Extended data figure 9.

a. Recruitment of GFP-RNaseH1(D145N) at local DNA-damage sites depends on endogenous levels of RNaseH activity. DNA damage was inflicted via a UV-C laser in ≈1 μm-diameter subnuclear areas of cells after silencing of RNaseH2A or overexpression of RNaseH1-mCherry. Recruitment of RNaseH1(D145N)-GFP at the irradiated sites was monitored by live-cell imaging. Plotted is the fluorescence intensity of RNaseH1(D145N)-GFP at 1 min. post irradiation, at the irradiated and in a non-irradiated nuclear area. Representative from three independent experiments (n=10, mean ± s.e.m., one-way ANOVA / Bonferroni). b and c. R-loop formation at sites of local UV-C laser irradiation. Immunofluorescence detection of R-Loops using the DNA:RNA hybrid-specific S9.6 antibody. Sites of irradiation are visualized by XPC immunodetection. (b) Dashed boxes indicate the magnified areas shown in the right panels. The dashed lines indicate the line-scan track used to quantify fluorescence intensity of S9.6 and anti-XPC (shown in in the graph). (c) Specificity of the antibody was confirmed by its increased sensitivity after RNase H2A silencing and its ability to detect R-loops when suboptimal doses of UV-C irradiation were applied. d. RNaseH1 accumulation at local DNA-damage sites depends on active transcription but not ATM activity. Transcription initiation was inhibited in quiescent HDFs by α-amanitin (10 μg/ml, 24h) prior to local UV-C laser irradiation. Plotted is the fluorescence intensity at 1 min. post irradiation of RNaseH1(D145N)-GFP at the irradiated and in a non-irradiated nuclear area for untreated, ATM-inhibitor and α-amanitin treated cells. Representative from three experiments (n=10, mean ± s.e.m., one-way ANOVA / Bonferroni). e. RNaseH1 overexpression inhibits the UV-dependent spliceosome mobilization. FRAP of U2Os cells stably expressing GFP-tagged SF3a1 and PRP8 and transiently transfected with RNaseH1-mcherry. f. RNaseH1 and H2A silencing potentiates the UV-dependent spliceosome mobilization. RNaseH1 and H2 were silenced in U2Os cells expressing SF3a1-GFP or PRP8-GFP and SF mobility was assayed by FRAP. g. FRAP of SNRNP40-GFP in quiescent HDFs after RNaseH1/H2 silencing. e, f, g, n=30, mean ± s.e.m., one-way ANOVA / Bonferroni.

Extended data figure 10. Combined transcription inhibition and ATM activation, results in extensive mobilization of mature spliceosomes.

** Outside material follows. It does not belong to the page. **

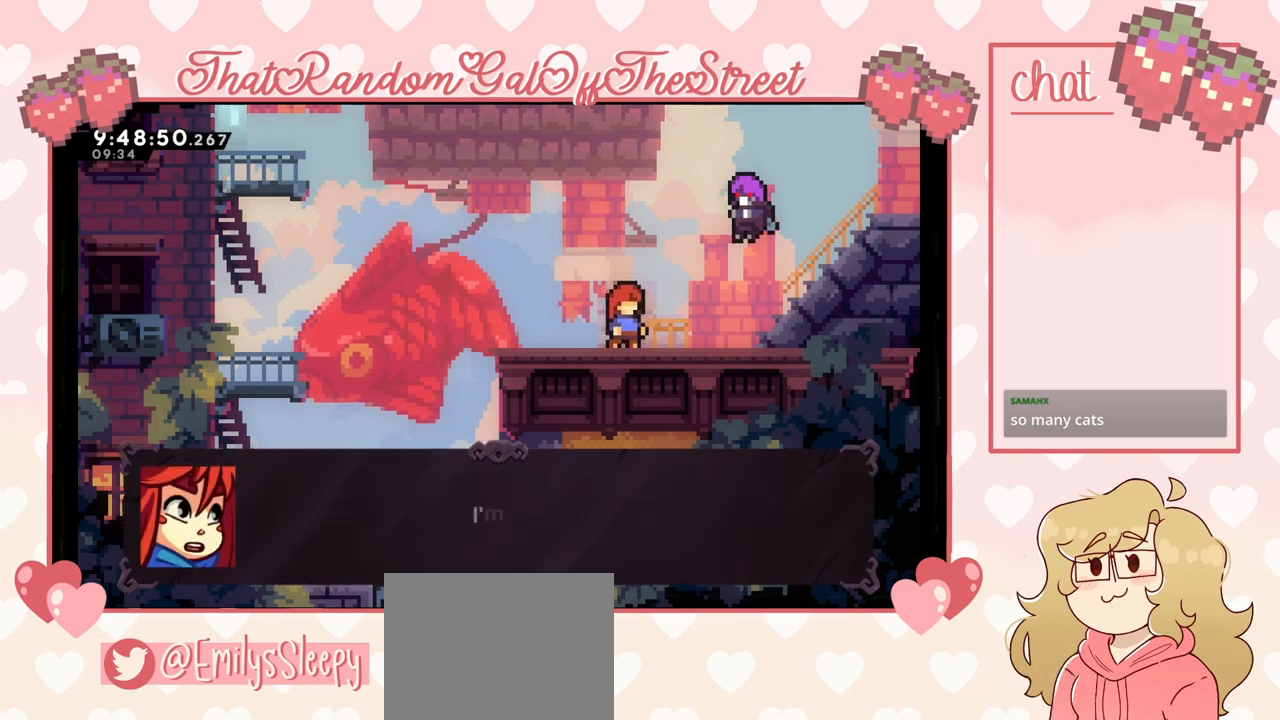
{"buttons": [], "left_stick": "center", "right_stick": "center", "events": []}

a. Combinatorial effect of DRB and IR on spliceosome mobilization. Quiescent HDFs were exposed to IR in the presence or absence of DRB, and SF3a1-GFP and PRP8-GFP mobility was assayed by FRAP. b. The IR-mediated increase of DRB-dependent spliceosome mobilization depends on ATM activity. FRAP of GFP-tagged SNRNP40 in quiescent HDFs treated with DRB and/or IR in the presence or absence of an ATM inibitor. c. Spliceosome mobilization by CPT. Quiescent HDFs were treated with 25 μg/ml CPT, 25 μM DRB and 20 J/m² UV at doses that inhibit transcription to approx. 30% and their influence on SF3a1, PRP8 and SNRNP40 mobilization was measured by FRAP. Mobilization of GFP-tagged SF3a1, PRP8 and SNRNP40 in quiescent HDFs was measured by FRAP. a, b, c, n=30, mean ± s.e.m., one-way ANOVA / Bonferroni d. Inhibition of RNA synthesis by the treatments shown in (c) was assayed in quiescent HDFs by EU-incorporation and Click-chemistry (n=150, mean ± s.e.m., one-way ANOVA / Dunnett’s).